Being in the lower divisions can be a very pleasurable experience at times, don't get me wrong. This season is one of the best I have experienced in more than fifty years of following the club.
At times our football has been sublime. And there is an honesty about it that they tell me (I wouldn't know of course, as many on this thread have told me) is not present in the Premier League. I am not looking forward to all the bo11ocks in the over hyped media, there are advantages to relative obscurity. But of course it feels better to beat Barcelona in a European Cup semi final than to lose to Bristol Rovers in the rain. And the latter "suffers" by comparison to the former.
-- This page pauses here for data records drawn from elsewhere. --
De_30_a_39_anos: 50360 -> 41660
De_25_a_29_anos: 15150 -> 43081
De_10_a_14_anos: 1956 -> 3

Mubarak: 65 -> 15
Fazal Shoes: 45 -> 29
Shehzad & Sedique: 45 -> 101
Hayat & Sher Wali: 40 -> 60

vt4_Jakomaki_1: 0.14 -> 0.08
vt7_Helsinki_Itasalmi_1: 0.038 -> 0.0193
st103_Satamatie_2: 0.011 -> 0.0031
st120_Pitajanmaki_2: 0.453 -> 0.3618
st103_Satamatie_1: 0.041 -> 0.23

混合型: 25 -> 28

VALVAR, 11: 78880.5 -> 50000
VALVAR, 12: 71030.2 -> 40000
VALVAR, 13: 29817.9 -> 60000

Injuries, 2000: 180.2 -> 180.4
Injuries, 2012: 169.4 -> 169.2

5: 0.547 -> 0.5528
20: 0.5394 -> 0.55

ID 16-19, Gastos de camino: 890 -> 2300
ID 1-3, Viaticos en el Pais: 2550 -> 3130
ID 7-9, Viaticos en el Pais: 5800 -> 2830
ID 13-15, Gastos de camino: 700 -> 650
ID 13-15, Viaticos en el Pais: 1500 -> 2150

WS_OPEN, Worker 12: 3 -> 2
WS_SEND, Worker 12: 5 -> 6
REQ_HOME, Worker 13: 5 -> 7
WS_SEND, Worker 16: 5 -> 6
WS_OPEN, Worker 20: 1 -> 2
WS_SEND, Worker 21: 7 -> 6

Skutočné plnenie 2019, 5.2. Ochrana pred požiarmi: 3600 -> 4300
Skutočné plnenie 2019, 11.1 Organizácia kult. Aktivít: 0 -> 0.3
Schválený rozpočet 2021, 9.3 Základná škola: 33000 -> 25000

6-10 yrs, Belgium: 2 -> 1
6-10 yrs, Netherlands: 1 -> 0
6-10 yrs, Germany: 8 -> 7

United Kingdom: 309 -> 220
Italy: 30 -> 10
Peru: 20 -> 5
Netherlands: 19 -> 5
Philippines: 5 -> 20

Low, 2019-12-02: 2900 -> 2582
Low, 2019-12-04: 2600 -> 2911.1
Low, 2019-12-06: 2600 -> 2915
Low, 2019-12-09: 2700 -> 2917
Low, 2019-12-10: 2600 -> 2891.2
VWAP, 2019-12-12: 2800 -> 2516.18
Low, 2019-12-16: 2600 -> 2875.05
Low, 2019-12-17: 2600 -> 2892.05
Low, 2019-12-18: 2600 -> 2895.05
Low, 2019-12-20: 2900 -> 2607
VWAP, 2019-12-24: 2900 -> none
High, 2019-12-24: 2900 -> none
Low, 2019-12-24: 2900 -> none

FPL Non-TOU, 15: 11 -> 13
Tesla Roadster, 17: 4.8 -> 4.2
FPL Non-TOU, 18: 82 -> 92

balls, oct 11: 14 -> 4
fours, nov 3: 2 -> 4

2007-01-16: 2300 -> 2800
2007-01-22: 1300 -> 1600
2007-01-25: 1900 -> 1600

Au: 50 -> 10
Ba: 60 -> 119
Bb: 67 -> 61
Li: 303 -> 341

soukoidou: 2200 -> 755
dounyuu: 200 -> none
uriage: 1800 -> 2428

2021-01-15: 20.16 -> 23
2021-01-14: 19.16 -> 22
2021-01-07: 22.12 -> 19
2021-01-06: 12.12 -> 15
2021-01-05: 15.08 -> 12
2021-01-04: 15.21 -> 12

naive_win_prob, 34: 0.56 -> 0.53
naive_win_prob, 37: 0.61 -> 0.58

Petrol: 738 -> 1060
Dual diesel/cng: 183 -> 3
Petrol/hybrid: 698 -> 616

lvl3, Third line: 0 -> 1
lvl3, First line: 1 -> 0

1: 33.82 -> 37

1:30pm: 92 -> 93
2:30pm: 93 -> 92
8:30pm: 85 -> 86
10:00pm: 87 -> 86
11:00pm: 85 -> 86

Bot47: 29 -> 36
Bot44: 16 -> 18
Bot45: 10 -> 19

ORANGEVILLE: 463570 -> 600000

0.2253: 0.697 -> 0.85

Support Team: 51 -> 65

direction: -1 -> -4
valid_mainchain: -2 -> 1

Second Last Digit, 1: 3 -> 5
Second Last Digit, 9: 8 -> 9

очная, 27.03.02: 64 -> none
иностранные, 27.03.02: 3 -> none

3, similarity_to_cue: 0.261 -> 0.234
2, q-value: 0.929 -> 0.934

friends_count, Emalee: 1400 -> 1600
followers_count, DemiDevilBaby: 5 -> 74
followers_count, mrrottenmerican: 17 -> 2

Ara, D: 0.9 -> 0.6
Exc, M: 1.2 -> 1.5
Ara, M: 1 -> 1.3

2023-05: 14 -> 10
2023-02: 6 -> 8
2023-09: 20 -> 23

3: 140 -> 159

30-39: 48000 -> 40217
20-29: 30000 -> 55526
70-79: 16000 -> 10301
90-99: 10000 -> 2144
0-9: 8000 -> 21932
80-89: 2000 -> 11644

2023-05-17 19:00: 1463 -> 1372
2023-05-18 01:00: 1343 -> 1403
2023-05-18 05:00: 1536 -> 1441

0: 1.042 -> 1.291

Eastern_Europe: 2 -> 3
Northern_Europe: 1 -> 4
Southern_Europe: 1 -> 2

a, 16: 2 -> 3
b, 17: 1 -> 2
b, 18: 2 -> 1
And to watch your club sell its players, and ground, and training academy, to go bankrupt, and then have useless manager after useless manager playing the most dreadful football year after is to suffer. The fact that many, most, other lower league clubs have that experience as a fact of life does't make it any less painful when you are going through it.

Oh dear.... and you were doing so well. Unfortunately in this post you have shown quite a bit of disregard for the experiences of other clubs‘ fans and the usual Leeds sense of entitlement. Supporting a rubbish football team is not and never will be suffering.
 


Justice

Dangerous Idiot
Jun 21, 2012
19,478
Born In Shoreham
Leeds fans are doing a Villa thought they would stroll into the top ten in their first season, look how that worked out for them.
 






dejavuatbtn

Well-known member
Aug 4, 2010
7,349
Henfield
Oh dear.... and you were doing so well. Unfortunately in this post you have shown quite a bit of disregard for the experiences of other clubs‘ fans and the usual Leeds sense of entitlement. Supporting a rubbish football team is not and never will be suffering.

Spot on.
We’ve had our ups and downs, teams good and bad, but through it all it’s been OUR team. A disappointment sometimes, yes, but I have never thought I had been suffering from it.